* **EXERCISE BRIEF**: Within the entries below, every line containing "wrist" is to be copied.

□ □ □ □ □ □ □

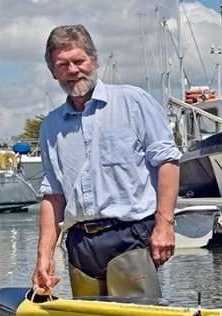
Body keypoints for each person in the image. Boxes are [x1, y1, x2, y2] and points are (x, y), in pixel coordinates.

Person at [32, 25, 182, 298]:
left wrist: (165, 226)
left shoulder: (133, 102)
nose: (73, 70)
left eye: (79, 61)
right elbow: (53, 196)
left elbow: (168, 163)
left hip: (130, 236)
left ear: (94, 60)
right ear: (53, 72)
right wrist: (44, 257)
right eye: (63, 64)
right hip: (80, 244)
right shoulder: (51, 126)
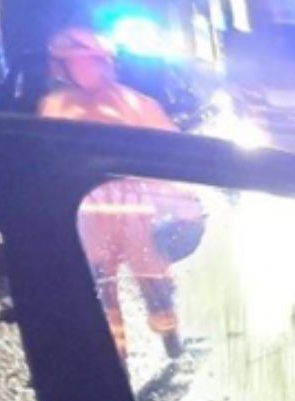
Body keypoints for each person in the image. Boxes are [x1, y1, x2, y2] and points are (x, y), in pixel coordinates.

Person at [39, 27, 189, 358]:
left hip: (136, 216)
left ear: (105, 63)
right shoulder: (54, 108)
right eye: (74, 63)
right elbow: (46, 164)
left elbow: (170, 156)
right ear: (62, 67)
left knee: (155, 284)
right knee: (101, 293)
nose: (84, 69)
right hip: (88, 220)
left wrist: (182, 205)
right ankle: (114, 358)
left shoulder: (137, 105)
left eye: (89, 61)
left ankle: (169, 334)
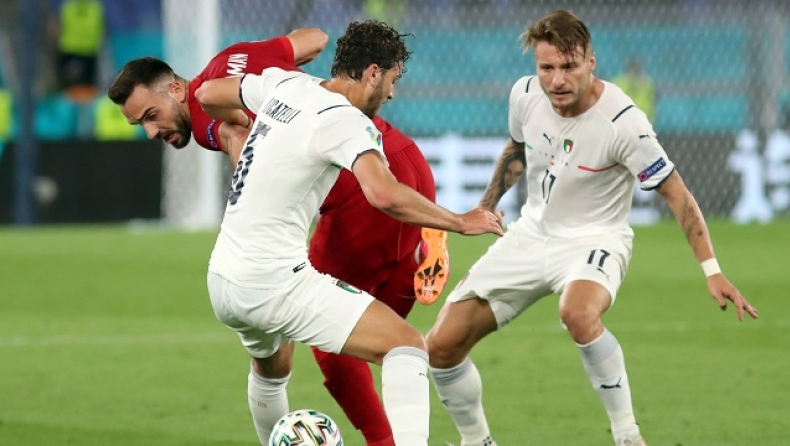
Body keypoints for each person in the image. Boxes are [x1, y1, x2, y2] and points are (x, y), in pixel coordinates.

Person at [425, 10, 758, 446]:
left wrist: (712, 269)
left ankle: (627, 435)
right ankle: (478, 441)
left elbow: (677, 194)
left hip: (596, 239)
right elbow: (518, 149)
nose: (557, 80)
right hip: (531, 235)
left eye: (569, 67)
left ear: (591, 62)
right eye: (547, 67)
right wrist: (486, 206)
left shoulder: (624, 124)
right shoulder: (524, 95)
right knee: (440, 347)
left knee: (578, 313)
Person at [108, 27, 451, 446]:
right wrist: (300, 87)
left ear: (177, 90)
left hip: (360, 192)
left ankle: (384, 441)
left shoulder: (206, 121)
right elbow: (316, 39)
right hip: (405, 160)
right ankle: (419, 241)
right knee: (354, 334)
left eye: (150, 115)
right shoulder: (238, 58)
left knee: (346, 350)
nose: (151, 132)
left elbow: (237, 139)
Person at [194, 20, 503, 446]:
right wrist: (460, 221)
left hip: (223, 279)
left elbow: (207, 94)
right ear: (373, 73)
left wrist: (240, 133)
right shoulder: (346, 121)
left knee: (272, 369)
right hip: (272, 282)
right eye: (393, 79)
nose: (392, 93)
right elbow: (384, 193)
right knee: (407, 346)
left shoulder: (285, 84)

□ □ □ □ □ □ □

* **RESPONSE FOR THIS EXERCISE**:
left wrist: (165, 226)
right wrist: (44, 257)
left wrist: (182, 205)
left wrist: (712, 269)
right wrist: (486, 206)
right wrist: (300, 87)
right wrist: (460, 221)
left wrist: (240, 133)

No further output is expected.